I agree... but they don't even have to do a 4cyl, they could drop in one of the smaller 6cyl engines if they are concerned that the 4cyl is not prestigious enough.

3 series & X3 --> 325d and X3 25d

5 series & X5 --> 535d and X5 35d

It would cost more money to get going... but it would certainly help them sell more diesels, and they can spread out some of the development cost over 4 models instead of 2 (since I believe the "25d" and "35d" powertrains share many features). It would also do alot to help the CAFE fleet average MPG.


----------



## AzNMpower32 (Oct 23, 2005)

I think a clever way to prevent damaging the luxury brand is to offer a 325d alongside the 325i.
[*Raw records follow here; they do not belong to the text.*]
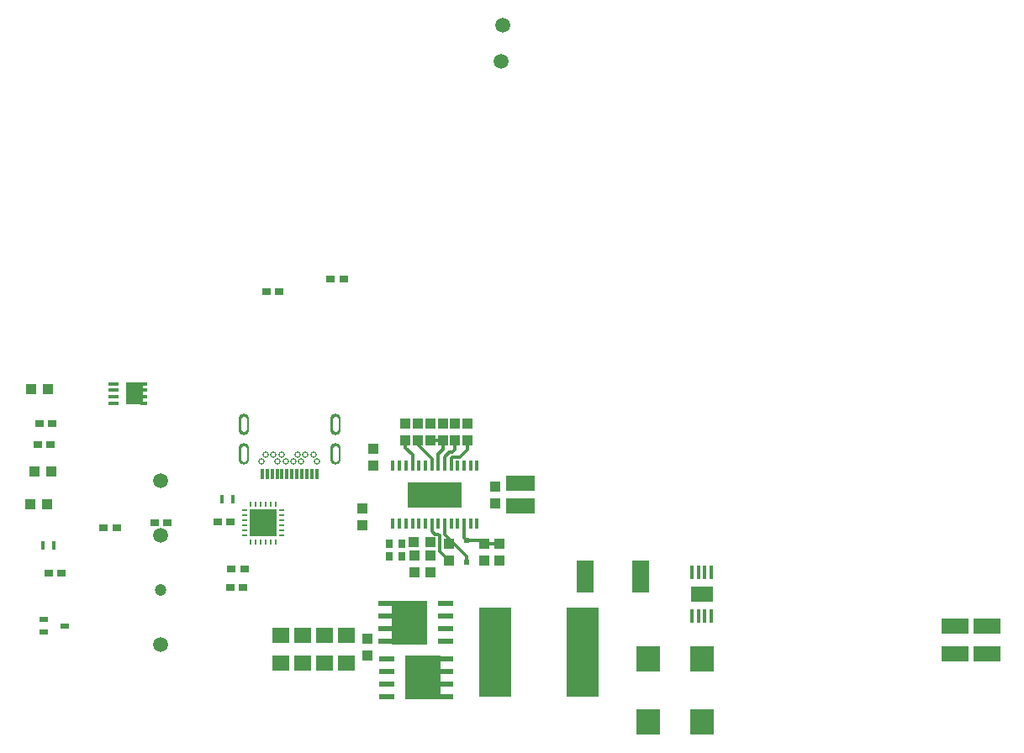
<source format=gbr>
G04 DipTrace 3.3.1.3*
G04 Top.gbr*
%MOMM*%
G04 #@! TF.FileFunction,Copper,L1,Top*
G04 #@! TF.Part,Single*
%ADD50C,0.4*%
%ADD51C,0.6*%
G04 #@! TA.AperFunction,Conductor*
%ADD13C,0.3*%
%ADD14R,2.4X2.6*%
%ADD15R,2.7X1.6*%
%ADD16R,1.8X1.6*%
%ADD17R,1.0X1.1*%
%ADD18R,0.7X0.9*%
%ADD19R,1.1X1.0*%
%ADD20R,0.9X0.7*%
%ADD22R,0.6X0.6*%
%ADD24R,0.85X0.5*%
%ADD25R,0.4X0.9*%
%ADD26R,3.3X9.02*%
%ADD27R,3.0X1.5*%
%ADD28R,3.65X4.41*%
%ADD29R,1.35X0.6*%
%ADD30R,1.55X0.6*%
%ADD31R,0.76X0.405*%
%ADD32R,0.99X0.405*%
%ADD33R,1.725X2.235*%
%ADD34R,1.8X3.2*%
%ADD35C,1.5*%
%ADD36C,1.2*%
%ADD37R,0.4X1.05*%
%ADD38R,5.5X2.5*%
%ADD40R,0.6X0.25*%
%ADD41R,0.25X0.6*%
%ADD42R,2.7X2.7*%
%ADD43R,0.3X1.1*%
G04 #@! TA.AperFunction,ComponentPad*
%ADD44C,0.65*%
%ADD45O,1.1X2.2*%
%ADD47R,0.4X1.4*%
%ADD48R,2.2X1.5*%
%FSLAX35Y35*%
G04*
G71*
G90*
G75*
G01*
G04 Top*
%LPD*%
X2957427Y4069300D2*
D13*
Y3997173D1*
X3027550Y3927050D1*
Y3814923D1*
X3417550D2*
Y3893800D1*
X3429677Y3905923D1*
X3509050D1*
X3582427Y3979300D1*
Y4069300D1*
X3457427D2*
Y3981300D1*
X3429673Y3953550D1*
X3397923D1*
X3350300Y3905923D1*
Y3817173D1*
X3352550Y3814923D1*
X3082427Y4069300D2*
Y4030923D1*
X3223300Y3890050D1*
X3222550Y3889300D1*
Y3814923D1*
X3547550Y3234923D2*
Y3088425D1*
X3572550Y3063425D1*
X3711925D1*
X3747175Y3028175D1*
X3905925D1*
X3572550Y2843425D2*
Y2905800D1*
X3450175Y3028175D1*
X3397925D1*
Y3080425D1*
X3350300Y3128050D1*
X3352550Y3130300D1*
Y3234923D1*
X3207427Y4069300D2*
X3332427D1*
Y3983300D1*
X3286800Y3937673D1*
Y3815677D1*
X3287550Y3814923D1*
X3222550Y3234923D2*
Y3160550D1*
X3255050Y3128050D1*
X3286800D1*
X3302675Y3112175D1*
Y2953425D1*
X3397925Y2858175D1*
D14*
X5398177Y1873923D3*
Y1233890D3*
X5947053Y1873923D3*
Y1233890D3*
D15*
X8493800Y1924427D3*
Y2204427D3*
X8811300Y1924427D3*
Y2204427D3*
D16*
X1699307Y1826300D3*
Y2106300D3*
X1921550Y1826300D3*
Y2106300D3*
X2143803Y1826300D3*
Y2106300D3*
X2366050Y1826300D3*
Y2106300D3*
D17*
X3858300Y3604300D3*
Y3434300D3*
X3457427Y4239300D3*
Y4069300D3*
X2957427D3*
Y4239300D3*
X3397925Y2858175D3*
Y3028175D3*
X3905925Y2858175D3*
Y3028175D3*
D18*
X2794673Y3032800D3*
Y2902800D3*
D17*
X2524800Y3219173D3*
Y3389173D3*
D19*
X3213050Y3048673D3*
X3043050D3*
D17*
X2635927Y3985300D3*
Y3815300D3*
X2572423Y1905677D3*
Y2075677D3*
X3747175Y2858175D3*
Y3028175D3*
D19*
X-808950Y4588550D3*
X-638950D3*
D20*
X-746950Y4032927D3*
X-616950D3*
X429300Y3239177D3*
X559300D3*
X1064300Y3255050D3*
X1194300D3*
D22*
X3572550Y2843425D3*
Y3063425D3*
D24*
X-681950Y2270800D3*
Y2140787D3*
X-471950Y2205793D3*
D25*
X-697827Y3016927D3*
X-587827D3*
X1111923Y3477300D3*
X1221923D3*
D19*
X-777200Y3763050D3*
X-607200D3*
X-824823Y3429673D3*
X-654823D3*
D26*
X3858300Y1937427D3*
X4738300D3*
D27*
X4112300Y3639423D3*
Y3410423D3*
D28*
X2994550Y2239050D3*
D29*
X2755050Y2048550D3*
Y2175550D3*
Y2302550D3*
Y2429550D3*
D30*
X3364050Y2048550D3*
Y2175550D3*
Y2302550D3*
Y2429550D3*
D28*
X3134553Y1683427D3*
D29*
X3374053Y1873927D3*
Y1746927D3*
Y1619927D3*
Y1492927D3*
D30*
X2765053Y1873927D3*
Y1746927D3*
Y1619927D3*
Y1492927D3*
D31*
X318173Y4445677D3*
Y4511677D3*
Y4577677D3*
Y4643673D3*
D32*
X21173Y4445627D3*
Y4511627D3*
Y4577577D3*
Y4643623D3*
D33*
X225373Y4544877D3*
D17*
X3582427Y4239300D3*
Y4069300D3*
X3082427D3*
Y4239300D3*
D34*
X4768927Y2699427D3*
X5328927D3*
D18*
X2921677Y3032800D3*
Y2902800D3*
D17*
X3332427Y4069300D3*
Y4239300D3*
X3207427D3*
Y4069300D3*
X3048677Y2741423D3*
Y2911423D3*
X3207423Y2741423D3*
Y2911423D3*
D20*
X1556423Y5572800D3*
X1686423D3*
X2205800Y5699800D3*
X2335800D3*
X-731077Y4239300D3*
X-601077D3*
X49800Y3191550D3*
X-80200D3*
X-634327Y2731177D3*
X-504327D3*
X1205677Y2778800D3*
X1335677D3*
X1191300Y2588300D3*
X1321300D3*
D35*
X3937677Y8255677D3*
X3921653Y7890293D3*
X492800Y2012173D3*
D36*
Y2562173D3*
D35*
Y3112173D3*
Y3662173D3*
D37*
X3677550Y3814923D3*
X3612550D3*
X3547550D3*
X3482550D3*
X3417550D3*
X3352550D3*
X3287550D3*
X3222550D3*
X3157550D3*
X3092550D3*
X3027550D3*
X2962550D3*
X2897550D3*
X2832550D3*
Y3234923D3*
X2897550D3*
X2962550D3*
X3027550D3*
X3092550D3*
X3157550D3*
X3222550D3*
X3287550D3*
X3352550D3*
X3417550D3*
X3482550D3*
X3547550D3*
X3612550D3*
X3677550D3*
D38*
X3255050Y3524923D3*
D40*
X1334177Y3366177D3*
Y3316177D3*
Y3266177D3*
Y3216177D3*
Y3166177D3*
Y3116177D3*
D41*
X1399177Y3051177D3*
X1449177D3*
X1499177D3*
X1549177D3*
X1599177D3*
X1649177D3*
D40*
X1714177Y3116177D3*
Y3166177D3*
Y3216177D3*
Y3266177D3*
Y3316177D3*
Y3366177D3*
D41*
X1649177Y3431177D3*
X1599177D3*
X1549177D3*
X1499177D3*
X1449177D3*
X1399177D3*
D42*
X1524177Y3241177D3*
D43*
X2064423Y3731300D3*
X2014423D3*
X1964423D3*
X1914423D3*
X1864423D3*
X1814423D3*
X1764423D3*
X1714423D3*
X1664423D3*
X1614423D3*
X1564423D3*
X1514423D3*
D44*
X2064423Y3862300D3*
X1909423D3*
X1749423D3*
X1829423D3*
X1669423D3*
X1949423Y3932300D3*
X1869423D3*
X2029423D3*
X1509423Y3862300D3*
X1709423Y3932300D3*
X1629423D3*
X1549423D3*
D45*
X2249423Y3937300D3*
Y4237300D3*
X1329423D3*
Y3937300D3*
D47*
X5842675Y2302550D3*
X5907675D3*
X5972675D3*
X6037675D3*
Y2742550D3*
X5972675D3*
X5907675D3*
X5842675D3*
D48*
X5940175Y2522550D3*
G04 Top Clear*
%LPC*%
D50*
X2064423Y3862300D3*
X1909423D3*
X1749423D3*
X1829423D3*
X1669423D3*
X1949423Y3932300D3*
X1869423D3*
X2029423D3*
X1509423Y3862300D3*
X1709423Y3932300D3*
X1629423D3*
X1549423D3*
X2249423Y3887300D2*
D51*
Y3987300D1*
Y4187300D2*
Y4287300D1*
X1329423Y4187300D2*
Y4287300D1*
Y3887300D2*
Y3987300D1*
M02*

</source>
Price it a little bit higher than the petrol. Consumers will be able to choose between the two models without thinking "Oh, of course I want a 6 cylinder petrol..........a 4-cyl diesel is simply too slow.". The high-end diesel works for the X5 but not for the 3er, which is already considered pricey. Perhaps a 535d and X5 3.0sd would have been the better choice, and offer the 325i, 325d, and 335i.

Note that the X3 does not come with a mid-range diesel motor. It is a 1,8i, 2,0i, 2,0d, 2,5i, 3,0si, and 3,0sd.

The marketing folks always get it wrong, trust me.


----------